Determining the user's driving route based on a series of lengths of speech I thought was pretty impressive. The idea is easy to conceptualize but actually making it work in practice is quite a feat.

Overall I thought this paper was an interesting examination of what an app with no permissions can tell about the user.

Cons

Clearly a bit F.U.D-y. The abstract makes it sound like Android itself is leaking users' medical conditions and identity which in reality Android just leaks app network usage data. The effect is similar but in my opinion the former is almost a bit intentionally sensationalist.
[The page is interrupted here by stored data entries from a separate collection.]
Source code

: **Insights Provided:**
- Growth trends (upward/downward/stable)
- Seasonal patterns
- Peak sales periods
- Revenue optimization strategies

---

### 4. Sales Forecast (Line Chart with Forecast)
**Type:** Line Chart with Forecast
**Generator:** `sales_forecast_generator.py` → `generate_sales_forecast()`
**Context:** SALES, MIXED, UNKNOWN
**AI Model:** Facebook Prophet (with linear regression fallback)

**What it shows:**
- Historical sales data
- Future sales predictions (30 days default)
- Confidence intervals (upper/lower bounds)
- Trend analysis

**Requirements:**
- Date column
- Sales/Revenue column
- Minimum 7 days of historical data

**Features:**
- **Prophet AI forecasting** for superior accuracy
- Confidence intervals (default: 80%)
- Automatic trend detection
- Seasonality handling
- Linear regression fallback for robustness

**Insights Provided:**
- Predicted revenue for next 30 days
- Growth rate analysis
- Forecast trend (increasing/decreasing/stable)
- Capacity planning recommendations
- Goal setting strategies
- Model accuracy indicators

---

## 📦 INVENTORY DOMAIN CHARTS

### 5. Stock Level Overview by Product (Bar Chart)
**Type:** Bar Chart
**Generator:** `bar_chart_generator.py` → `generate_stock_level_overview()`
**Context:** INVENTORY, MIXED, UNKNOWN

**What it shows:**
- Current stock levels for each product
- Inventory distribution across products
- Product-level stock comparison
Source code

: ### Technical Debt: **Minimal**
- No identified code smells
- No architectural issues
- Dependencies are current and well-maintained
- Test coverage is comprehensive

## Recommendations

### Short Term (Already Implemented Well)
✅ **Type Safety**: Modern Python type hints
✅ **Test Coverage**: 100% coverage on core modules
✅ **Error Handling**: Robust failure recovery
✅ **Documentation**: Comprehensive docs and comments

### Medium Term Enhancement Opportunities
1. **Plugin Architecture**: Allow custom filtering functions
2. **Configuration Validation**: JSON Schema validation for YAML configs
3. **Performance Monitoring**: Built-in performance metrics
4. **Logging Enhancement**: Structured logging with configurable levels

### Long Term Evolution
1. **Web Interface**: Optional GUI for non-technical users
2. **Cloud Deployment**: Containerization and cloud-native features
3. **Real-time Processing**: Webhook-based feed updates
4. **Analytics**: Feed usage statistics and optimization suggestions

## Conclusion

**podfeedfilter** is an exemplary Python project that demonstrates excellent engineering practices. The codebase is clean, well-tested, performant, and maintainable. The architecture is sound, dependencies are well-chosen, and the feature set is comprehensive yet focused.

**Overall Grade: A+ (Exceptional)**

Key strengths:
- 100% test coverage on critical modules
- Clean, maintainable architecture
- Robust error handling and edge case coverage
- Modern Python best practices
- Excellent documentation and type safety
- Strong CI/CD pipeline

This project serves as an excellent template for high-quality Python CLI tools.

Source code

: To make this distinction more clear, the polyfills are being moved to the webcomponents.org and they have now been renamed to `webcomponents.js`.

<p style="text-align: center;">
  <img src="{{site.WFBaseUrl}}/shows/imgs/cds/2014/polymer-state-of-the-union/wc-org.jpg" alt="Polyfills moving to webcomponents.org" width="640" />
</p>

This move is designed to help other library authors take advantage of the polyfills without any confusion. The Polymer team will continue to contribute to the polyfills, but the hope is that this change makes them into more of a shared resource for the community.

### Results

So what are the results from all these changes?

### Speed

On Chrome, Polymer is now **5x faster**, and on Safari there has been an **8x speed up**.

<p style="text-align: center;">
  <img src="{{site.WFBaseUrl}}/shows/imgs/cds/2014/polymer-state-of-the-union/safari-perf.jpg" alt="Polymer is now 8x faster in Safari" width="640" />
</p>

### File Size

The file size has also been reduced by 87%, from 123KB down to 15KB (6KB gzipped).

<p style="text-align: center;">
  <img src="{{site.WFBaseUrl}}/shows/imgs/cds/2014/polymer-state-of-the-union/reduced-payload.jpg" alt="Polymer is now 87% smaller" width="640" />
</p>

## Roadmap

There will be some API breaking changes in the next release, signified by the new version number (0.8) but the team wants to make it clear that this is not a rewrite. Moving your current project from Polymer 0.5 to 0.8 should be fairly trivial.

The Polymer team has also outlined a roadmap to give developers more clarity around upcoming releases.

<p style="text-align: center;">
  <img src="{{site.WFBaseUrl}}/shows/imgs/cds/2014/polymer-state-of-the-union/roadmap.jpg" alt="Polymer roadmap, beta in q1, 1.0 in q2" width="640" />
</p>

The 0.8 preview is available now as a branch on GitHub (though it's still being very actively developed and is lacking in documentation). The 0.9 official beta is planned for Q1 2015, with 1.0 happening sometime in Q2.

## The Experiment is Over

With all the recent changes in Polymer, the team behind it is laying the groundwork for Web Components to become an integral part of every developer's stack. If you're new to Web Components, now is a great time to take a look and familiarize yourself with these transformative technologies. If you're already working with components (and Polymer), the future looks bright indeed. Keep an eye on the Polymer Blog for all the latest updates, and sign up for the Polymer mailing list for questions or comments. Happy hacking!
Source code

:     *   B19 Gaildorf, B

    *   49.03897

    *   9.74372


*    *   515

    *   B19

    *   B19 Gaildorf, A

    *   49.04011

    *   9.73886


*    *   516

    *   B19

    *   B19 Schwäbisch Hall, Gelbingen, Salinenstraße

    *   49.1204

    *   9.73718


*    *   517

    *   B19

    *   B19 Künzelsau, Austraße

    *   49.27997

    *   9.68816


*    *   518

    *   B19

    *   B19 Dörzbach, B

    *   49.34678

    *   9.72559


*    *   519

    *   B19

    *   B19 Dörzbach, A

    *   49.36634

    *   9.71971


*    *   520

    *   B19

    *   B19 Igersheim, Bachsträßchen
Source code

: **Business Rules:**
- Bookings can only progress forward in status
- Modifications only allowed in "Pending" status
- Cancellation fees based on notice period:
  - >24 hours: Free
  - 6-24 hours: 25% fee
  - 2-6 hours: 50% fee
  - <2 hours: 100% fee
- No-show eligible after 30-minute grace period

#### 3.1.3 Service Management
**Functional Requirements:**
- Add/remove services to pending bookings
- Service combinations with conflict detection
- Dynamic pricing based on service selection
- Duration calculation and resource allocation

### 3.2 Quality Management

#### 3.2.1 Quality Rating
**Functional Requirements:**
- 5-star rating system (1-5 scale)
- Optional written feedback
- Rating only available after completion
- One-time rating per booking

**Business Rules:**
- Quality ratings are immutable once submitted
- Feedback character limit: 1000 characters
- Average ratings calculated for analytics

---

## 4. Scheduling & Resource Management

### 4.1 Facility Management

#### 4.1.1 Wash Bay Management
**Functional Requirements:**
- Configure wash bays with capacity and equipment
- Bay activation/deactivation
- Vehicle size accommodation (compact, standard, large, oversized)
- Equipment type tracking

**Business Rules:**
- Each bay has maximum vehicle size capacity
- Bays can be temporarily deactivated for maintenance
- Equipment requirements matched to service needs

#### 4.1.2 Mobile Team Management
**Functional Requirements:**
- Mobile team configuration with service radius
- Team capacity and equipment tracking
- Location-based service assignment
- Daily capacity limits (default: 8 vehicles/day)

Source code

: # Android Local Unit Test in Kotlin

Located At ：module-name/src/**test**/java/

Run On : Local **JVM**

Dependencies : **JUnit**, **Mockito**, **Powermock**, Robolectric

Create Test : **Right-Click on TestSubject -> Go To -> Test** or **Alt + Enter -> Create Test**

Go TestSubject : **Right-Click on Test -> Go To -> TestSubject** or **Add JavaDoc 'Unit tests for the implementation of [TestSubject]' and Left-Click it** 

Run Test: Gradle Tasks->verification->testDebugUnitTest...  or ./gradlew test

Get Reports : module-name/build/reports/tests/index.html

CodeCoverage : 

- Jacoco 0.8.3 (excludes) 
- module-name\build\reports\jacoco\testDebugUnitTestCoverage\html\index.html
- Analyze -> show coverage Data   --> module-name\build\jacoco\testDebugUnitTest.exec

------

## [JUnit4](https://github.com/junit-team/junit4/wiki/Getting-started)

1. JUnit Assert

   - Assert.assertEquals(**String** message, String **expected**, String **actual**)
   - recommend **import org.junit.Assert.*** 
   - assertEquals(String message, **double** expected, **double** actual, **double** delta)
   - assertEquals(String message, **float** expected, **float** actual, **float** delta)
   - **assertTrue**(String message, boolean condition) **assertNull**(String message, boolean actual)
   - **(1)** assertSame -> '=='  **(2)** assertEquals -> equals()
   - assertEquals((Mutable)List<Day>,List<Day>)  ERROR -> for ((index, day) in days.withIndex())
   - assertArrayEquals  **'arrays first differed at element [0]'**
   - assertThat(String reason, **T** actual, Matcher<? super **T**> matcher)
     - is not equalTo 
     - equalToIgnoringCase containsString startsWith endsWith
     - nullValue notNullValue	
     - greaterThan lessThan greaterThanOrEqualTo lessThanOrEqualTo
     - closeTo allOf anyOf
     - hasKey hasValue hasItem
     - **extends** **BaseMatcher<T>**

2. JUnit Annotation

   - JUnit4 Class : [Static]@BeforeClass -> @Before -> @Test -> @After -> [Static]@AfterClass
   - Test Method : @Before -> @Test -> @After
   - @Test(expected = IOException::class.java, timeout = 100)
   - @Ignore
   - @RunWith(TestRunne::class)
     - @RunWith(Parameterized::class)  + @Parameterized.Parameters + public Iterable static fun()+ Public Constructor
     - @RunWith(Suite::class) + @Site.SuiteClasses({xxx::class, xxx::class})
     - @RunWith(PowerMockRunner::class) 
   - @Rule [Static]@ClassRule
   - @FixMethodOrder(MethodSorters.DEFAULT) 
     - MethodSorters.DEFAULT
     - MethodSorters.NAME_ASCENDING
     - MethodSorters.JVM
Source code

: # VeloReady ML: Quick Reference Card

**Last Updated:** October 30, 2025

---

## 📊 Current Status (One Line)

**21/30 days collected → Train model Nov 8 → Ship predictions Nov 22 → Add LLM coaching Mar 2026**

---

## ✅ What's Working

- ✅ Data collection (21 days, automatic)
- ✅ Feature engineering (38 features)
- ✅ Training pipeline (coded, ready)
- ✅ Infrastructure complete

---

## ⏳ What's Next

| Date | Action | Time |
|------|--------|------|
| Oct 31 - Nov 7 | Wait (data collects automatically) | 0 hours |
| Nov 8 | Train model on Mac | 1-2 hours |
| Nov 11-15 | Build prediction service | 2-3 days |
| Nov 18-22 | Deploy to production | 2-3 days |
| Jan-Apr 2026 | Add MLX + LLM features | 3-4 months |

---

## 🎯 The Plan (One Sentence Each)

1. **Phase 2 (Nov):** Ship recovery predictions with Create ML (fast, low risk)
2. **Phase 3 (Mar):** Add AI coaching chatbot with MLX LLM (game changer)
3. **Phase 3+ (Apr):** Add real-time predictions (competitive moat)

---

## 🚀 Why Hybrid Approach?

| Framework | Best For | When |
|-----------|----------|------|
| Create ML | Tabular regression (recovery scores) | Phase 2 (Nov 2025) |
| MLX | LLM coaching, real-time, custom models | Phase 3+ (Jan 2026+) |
The inferring app behavior based on network request size technique was used pretty much exactly from another paper, I believe from the same group. Once you know it's possible to get decently fine-grained per-app data usage statistics the Twitter/WebMD/Yahoo! Finance results they demonstrate are only a logical extension.

I feel the route inference attack is not very scalable and relies on having a small number of Points of Interest that have many routes to them analyzed. This doesn't seem like a general technique for determining user travel to/from any arbitrary location. I would have liked a little discussion on the feasibility or time and effort required to extend this attack to determining user route to/from anywhere in a reasonably sized city.

Notes

Most people who have done Android work know that 1) is easy to obtain with no permissions. However, this alone can reveal potentially quite sensitive info about the user. Two examples they give include: disease-specific healthcare apps (like a diabetes app) or specific life-style apps (e.g gay social network like Hornet).

2) contains the BSSID of the WAP a phone is connected to, i.e. what WiFi network you're currently connected to. Geo-location databases can determine your location when provided the name of your WiFi network. I believe the READ_PHONE_STATE permission is required to see all nearby WiFi networks but with no permissions you can still see the current one.

Based on your interaction with an app, different network requests are sent. When the size of network requests for different events are easily distinguishable you can actually tell what the user has done based on 3). The authors demonstrate that:

• Using some location filtering (helped by 2.) and a series of time stamps of Twitter posts (3.) you can fairly reliably identify the exact Twitter user of the phone you're on. This is important because many Twitter account contain the user's real name and potentially a link to their personal website. So in some cases an app with no permissions can identify the real person owning the phone.
• The authors profiled the WebMD mobile app and found retrieving information about each disease resulted in a unique response size. Thus using 3) the app can observe the diseases searched by the user.
• A similar attack is shown to be effective on the Yahoo! Finance app with stocks.

Finally, the authors show how a user's driving route can be inferred using whether the speaker status is on or off (4). The key idea is that reading out specific street names and directions in Navigation takes a different amount of time based on the instructions. Given a sequence of the lengths of time Navigation is reading out directions one can infer the path / destination. The route needed to have at least 9 steps for high accuracy.